It’s my turn to contribute to the Classic Americana Albums series again and I always worry that I won’t be able to find a good album to write about. This series has been running for a while and we’ve all written about some fantastic albums over the years – it’s hard to imagine there are any classics left unvisited. Imagine my surprise then, when I discovered that, not only has this great album not been featured before now but Joe Ely himself has never been covered in this series! How can that be, I ask myself? Definitely, time to put that glaring omission right.
I’ve long been a big fan of Joe Ely and wrote about him in the ‘AmericanA to Z’ series a few years back. To me, he’s one of the great Texan road warriors of americana, so my first inclination was to feature one of his live albums and I was teetering between 1990’s “Live at Liberty Lunch” and 2000’s “Live @ Antones”, both terrific live albums. It’s never a good idea to teeter. Teetering causes all sorts of problems because, once you teeter, space is created to start thinking about other things and, invariably, if Joe Ely is what you’re teetering on, those other things include all the great albums he’s made.

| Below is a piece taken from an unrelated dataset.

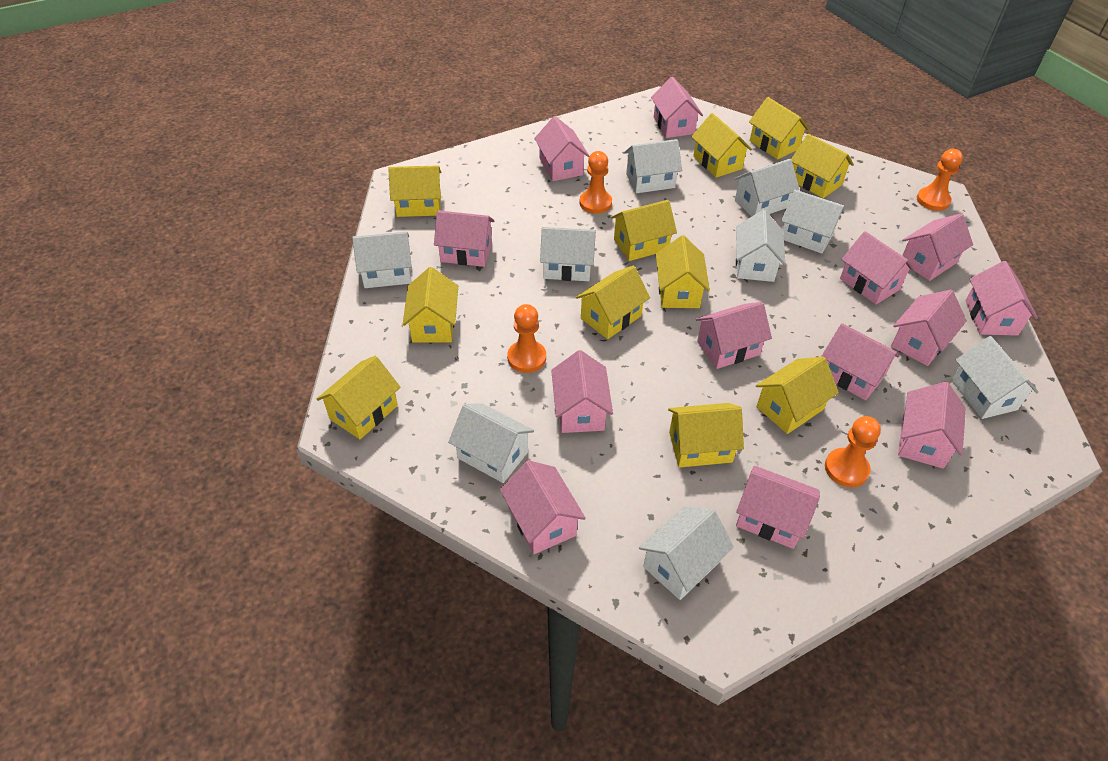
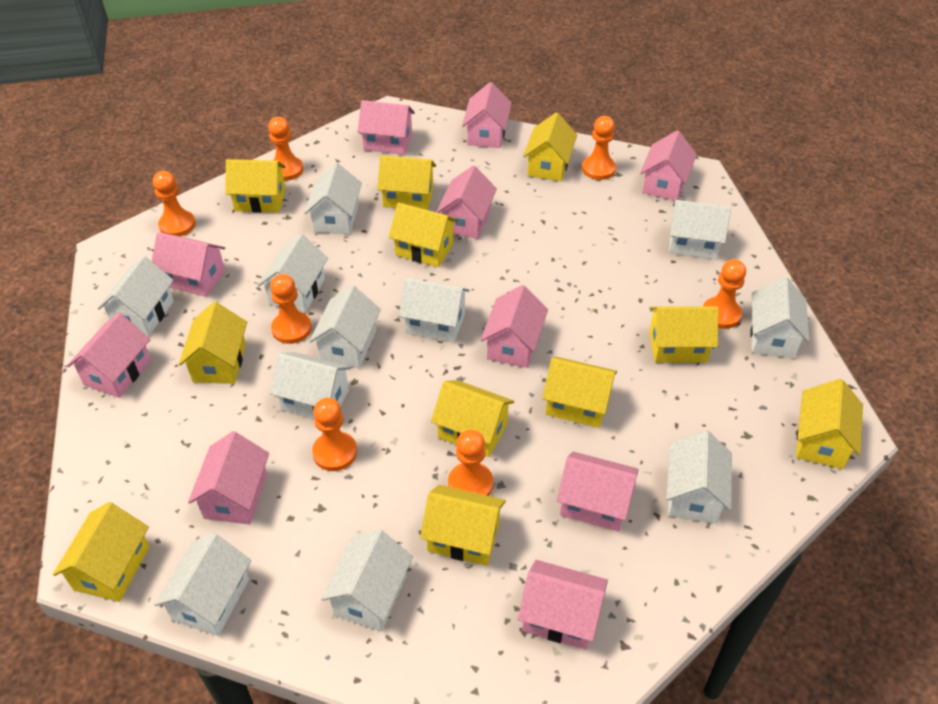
orange pawn: [507,304,546,373] [579,151,612,214] [825,416,881,487] [917,149,963,211] = 4 -> [153,171,196,236] [268,117,303,181] [270,274,312,344] [312,398,357,471] [448,430,493,496] [582,116,616,180] [703,259,746,329] = 7
pink house: [434,210,495,267] [500,460,586,554] [534,116,589,181] [551,350,613,433] [651,77,703,138] [696,302,772,369] [736,466,820,549] [821,323,900,400] [840,231,915,305] [891,290,967,366] [898,382,966,469] [902,214,973,281] [965,261,1038,336] = 13 -> [67,313,151,398] [152,232,225,297] [188,431,269,524] [358,100,415,155] [436,165,497,239] [462,82,512,148] [481,285,548,368] [518,560,608,650] [557,451,639,532] [640,130,697,201] = 10
white house: [352,231,412,288] [448,404,534,483] [540,227,596,281] [624,139,682,193] [639,506,734,600] [734,159,800,216] [736,210,786,282] [781,190,844,254] [952,336,1039,419] = 9 -> [97,256,174,336] [154,533,251,636] [258,234,328,313] [270,352,351,419] [304,162,362,234] [309,285,381,368] [321,529,413,632] [399,278,470,342] [666,430,732,524] [669,200,731,259] [750,277,809,358] = 11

Once you start down that route there’s really only one album you can end up with, especially when Ely has never featured in this series before. His second-ever album, released in 1978, “Honky Tonk Masquerade”.
What a superb album this is and it shows exactly why Ely is such a giant of the Texas scene. Dallas Morning News writer, Mario Tarradell, once noted that “There’s no mistaking a Joe Ely album. His stinging, road-hued voice commands lyrics about life, love and the wandering spirit. When you listen to his music, you’re enjoying the essence of Joe Ely. That’s the essence of Texas music.” I can’t sum it up any better than that. Ely’s music is all about his home state and that comes through loud and clear on this album. Many artists struggle with their second album because they’ve used all their good material on their debut recording, and Ely’s eponymously titled debut had been critically acclaimed and well-received by all, so many critics were braced for a dip in quality with this second album; Ely confounded all the critics and delivered a second album even stronger than the first and, when you listen to it, it’s not hard to see why it was so well received. It has Ely’s trademark musical muscularity, with his voice well to the fore and backed by a really solid band, honed from their long time on the road. It’s got that Texas sound he does so well, a little bit country, a little bit rock and roll, a touch of Tejano flavouring and a lot of attitude. It’s got five Ely original songs, including the great title track and his infectious piano boogie, ‘Fingernails’, it’s got three top-drawer Butch Hancock tracks, and after Butch himself, nobody does his songs as well as Ely. There’s one song from his other Flatlanders bandmate, Jimmie Dale Gilmour, and an excellent cover of Hank Williams’ ‘Honky Tonkin”. Then, on top of all that, you’ve got the great Lloyd Maines on pedal steel and all over everything, plus Tex-Mex accordion wizard, Ponty Bone, who plays superbly throughout.
While I originally thought of featuring one of Ely’s live recordings in this article, “Honky Tonk Masquerade” reminds you why Ely and his band are so good live. They were touring solidly at the time they made this so came into the studio totally focused on their playing and many of the tracks on the album were recorded in a single take. You can hear how tight they are as a band on this recording. It’s simply one of the great country-rock recordings of the 70s and an album to die for.
In Rolling Stone magazine, Steve Pond made it number 40 on the list of their “50 Essential Albums of the 70s” and it’s also included in Robert Dimery’s excellent 2005 book, ‘1001 Albums You Must Hear Before You Die’. Joe Ely has made 19 studio albums and has released a further 6 live recordings. Many of them are great records, but none of them is better than “Honky Tonk Masquerade”. A true ‘Classic Americana Album’.